TEXT BLOCK:
Content starts

The Queen, King Richard, Northumberland

The Queen meets Richard near the Tower of London. She is angry to see him looking weak and helpless thinks his resigned passivity unroyal (image of his emblem: the white hart// his heart + the lion) , but he tells her to go back to France, in some religious house, and to tell tales about "the deposing of a rightful king". Northumberland comes in, says that Richard will be taken to Pomfret, and asks them to part. Richard forecasts Northumb treason on new King. They separate after long loving farewells (largely Shak ‘s invention)

*Queen-My fair rose wither.
*Richard_ Think I am dead.. // Gaunt with Boling before he left
- Northumberland, thou ladder wherewithal/ The mounting Bolingbroke ascends my throne.../Shall break into corruption.

Couple farewells: weeping; woe; weep; sighs; groans; moans; groan; heavy heart; Sorrow; grief;

*R-Go count thy way with sighs, I mine with groans.

 

Scene 2

Duke of York, Duchess of York, Aumerle

York is telling his wife about Bolingbroke's triumphant entrance into town and sad Richard at his sides (historically unrealistic: to evoke pathos for the fallen king). York’s resignation, chiefly choric role: emphasizes the main theme: the tragic currents of political change lie outside the control of men;one of the most popular passage of the play with Guant’s speech on England.

*York- As in a theatre the eyes of men,
Aftre a well-graced actor leaves the stage,
Are idly bent on him that enters next.

-His face still combating with tears and smiles

 Enters Aumerle, on whom York discovers a seal (Shak’s invention) and tries to find out what it is. Despite Aumerle's objection, he takes it and finds out about the plot against Bolingbroke on Oxford. Angry, as he has pledged for his truth in Parliament, York takes his horse to go and tell Bolingbroke (now King Henry IV) about the treacherous conspiracy against his person. Aumerle (called Rutland now) follows him after the Duchess' advice.scene which dramatizes the divided loyalties and instability aftre new king’s accession. +comical elements with the “servingman” Farcical elements, ridiculous contradictory orders and servant’s awkward position = welcome to the audience
*a lot of metrical irregularities here to convey agitation
*image of the violets for the new favourites = short-lived flowers; + new-come spring following and rhyming with “new-made king”
*York-Treason, foul treason! Villain, traitor, slave!

 

Scene 3

King Henry IV= 1st time as crowned monarch, Harry Percy

-King Henry discusses with Harry Percy about his son Henry (future Henry V + hints at Shakes’s next play), Prince Hal) who, apparently, spends his time in London taverns and doesn't really care about his role.palys down B’s cold-hearted political realism.

Content ends

[Transcribed page contents]

Content starts

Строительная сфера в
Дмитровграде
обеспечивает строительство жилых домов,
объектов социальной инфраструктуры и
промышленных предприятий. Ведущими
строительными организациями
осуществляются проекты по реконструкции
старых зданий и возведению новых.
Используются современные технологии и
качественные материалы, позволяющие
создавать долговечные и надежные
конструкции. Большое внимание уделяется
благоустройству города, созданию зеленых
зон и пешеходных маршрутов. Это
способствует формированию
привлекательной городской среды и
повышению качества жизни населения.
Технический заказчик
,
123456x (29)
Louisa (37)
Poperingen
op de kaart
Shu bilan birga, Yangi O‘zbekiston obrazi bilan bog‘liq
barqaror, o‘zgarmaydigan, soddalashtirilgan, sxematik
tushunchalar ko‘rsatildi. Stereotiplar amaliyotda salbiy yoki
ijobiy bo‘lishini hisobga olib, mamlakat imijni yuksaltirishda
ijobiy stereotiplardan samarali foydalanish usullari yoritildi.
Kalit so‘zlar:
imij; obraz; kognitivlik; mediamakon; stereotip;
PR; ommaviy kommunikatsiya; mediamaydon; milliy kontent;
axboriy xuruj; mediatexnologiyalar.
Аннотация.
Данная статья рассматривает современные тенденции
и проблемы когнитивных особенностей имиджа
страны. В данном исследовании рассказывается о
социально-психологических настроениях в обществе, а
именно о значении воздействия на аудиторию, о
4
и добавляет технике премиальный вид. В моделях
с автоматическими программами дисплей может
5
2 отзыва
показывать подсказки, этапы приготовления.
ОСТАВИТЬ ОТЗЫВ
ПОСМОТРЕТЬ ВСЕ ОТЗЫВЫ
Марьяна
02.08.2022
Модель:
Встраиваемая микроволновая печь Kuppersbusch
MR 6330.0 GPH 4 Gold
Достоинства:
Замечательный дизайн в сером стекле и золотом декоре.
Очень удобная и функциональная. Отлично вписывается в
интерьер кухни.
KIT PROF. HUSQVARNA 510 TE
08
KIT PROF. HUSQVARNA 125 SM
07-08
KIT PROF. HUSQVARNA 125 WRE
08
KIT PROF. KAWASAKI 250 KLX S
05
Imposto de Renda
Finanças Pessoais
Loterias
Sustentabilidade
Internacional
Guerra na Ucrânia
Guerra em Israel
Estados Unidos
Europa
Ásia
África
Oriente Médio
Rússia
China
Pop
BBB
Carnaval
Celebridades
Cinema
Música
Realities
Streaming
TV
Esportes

Content ends

YOUR TASKS:
• 1. According to the notes on the play, where does Northumberland say Richard will be taken?
• 2. Decide whether each statement agrees with the notes on the play, answering yes or no and quoting the words that settle it: (a) Richard tells the Queen to go back to France. (b) In scene 3, King Henry discusses his son with Northumberland. (c) York discovers a seal on Aumerle.
• 3. Turn the paragraph of the notes starting "Enters Aumerle, on whom York discovers a seal" into a bulleted list that keeps its main facts.

SOLUTIONS TO EACH TASK:
• 1. To Pomfret.

• 2.
(a) Yes: "he tells her to go back to France"
(b) No: "King Henry discusses with Harry Percy about his son Henry"
(c) Yes: "Enters Aumerle, on whom York discovers a seal"

• 3.
- Aumerle enters, and York discovers a seal on him (Shakespeare's invention).
- Despite Aumerle's objection, York takes the seal and learns of the Oxford plot against Bolingbroke.
- Angered by his pledge in Parliament, York takes his horse to warn Bolingbroke, now King Henry IV, of the conspiracy.
- On the Duchess's advice, Aumerle, now called Rutland, follows him.
- The scene dramatizes divided loyalties and instability after the new king's accession.
- Farcical elements with the servingman, including ridiculous contradictory orders and his awkward position, were welcome to the audience.